Provided text:
--- START ---

- League: SLB
- Established: 2024; 2 years ago
- History: Surrey 89ers (2024–present)
- Arena: Surrey Sports Park
- Capacity: 970
- Location: Guildford, Surrey
- Team colours: Green, white, tan, black
- Head coach: Lloyd Gardner
- Ownership: Dan Clark Jodie Jackson

= Surrey 89ers =

The Surrey 89ers are an English professional basketball team based in Guildford, Surrey, that compete in Super League Basketball.

==History==
The club was formed in August 2024, following the dissolution of the Surrey Scorchers that competed in the British Basketball League. Former Great Britain national team player and Scorchers general manager Dan Clark announced the launch of the new Guildford-based franchise, the Surrey 89ers, in the Scorchers' place for the new top-flight basketball competition, Super League Basketball. As part of the announcement, the 89ers will have the same staff, players and front office members, including former Scorchers head coach Lloyd Gardner, while only changing the ownership structure, effectively making it a phoenix club. The team, nicknamed the "Niners", refers to 1889, the year in which the modern county of Surrey was established.

--- END ---

Entries provided:
--- START ---

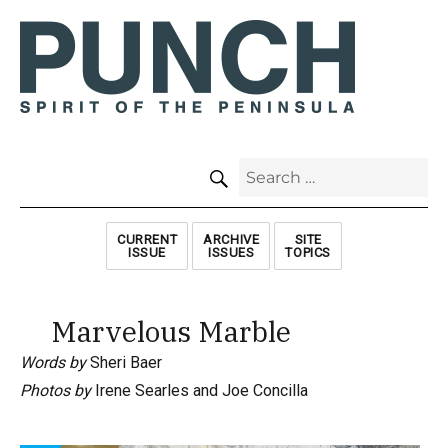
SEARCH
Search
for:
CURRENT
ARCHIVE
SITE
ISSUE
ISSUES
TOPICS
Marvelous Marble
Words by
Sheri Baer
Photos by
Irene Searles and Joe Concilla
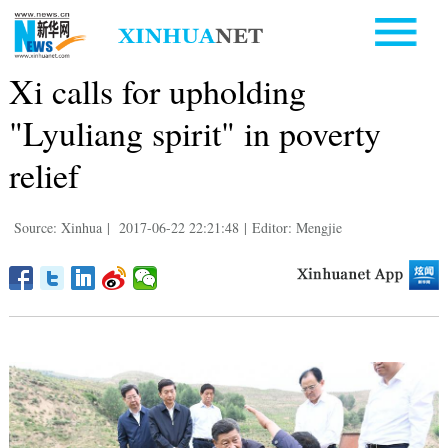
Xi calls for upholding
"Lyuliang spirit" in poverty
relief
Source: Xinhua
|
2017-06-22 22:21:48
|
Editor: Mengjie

--- END ---
--- START ---

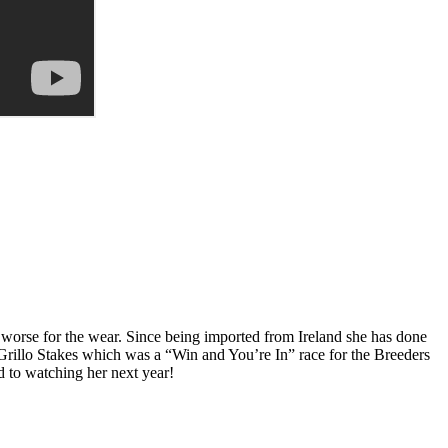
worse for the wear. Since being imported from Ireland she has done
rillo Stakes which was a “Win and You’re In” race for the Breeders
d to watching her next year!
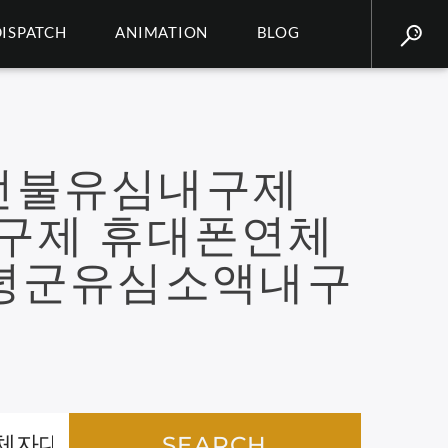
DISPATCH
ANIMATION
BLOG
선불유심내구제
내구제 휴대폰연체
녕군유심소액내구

--- END ---
--- START ---

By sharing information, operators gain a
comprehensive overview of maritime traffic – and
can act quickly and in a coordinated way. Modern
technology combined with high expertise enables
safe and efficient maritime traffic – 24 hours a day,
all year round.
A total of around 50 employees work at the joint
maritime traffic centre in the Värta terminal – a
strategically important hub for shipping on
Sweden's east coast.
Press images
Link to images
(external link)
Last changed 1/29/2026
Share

--- END ---

Work order 1:
According to the Surrey 89ers text, what year does the team's nickname refer to?
Work order 2:
Please reproduce word for word the stretch of the Surrey 89ers text from "- Arena: Surrey" through "in Super League Basketball.".
The records have no connection to the Surrey 89ers text.

Answer space 1:
1889, the year the modern county of Surrey was established.

Answer space 2:
- Arena: Surrey Sports Park
- Capacity: 970
- Location: Guildford, Surrey
- Team colours: Green, white, tan, black
- Head coach: Lloyd Gardner
- Ownership: Dan Clark Jodie Jackson

= Surrey 89ers =

The Surrey 89ers are an English professional basketball team based in Guildford, Surrey, that compete in Super League Basketball.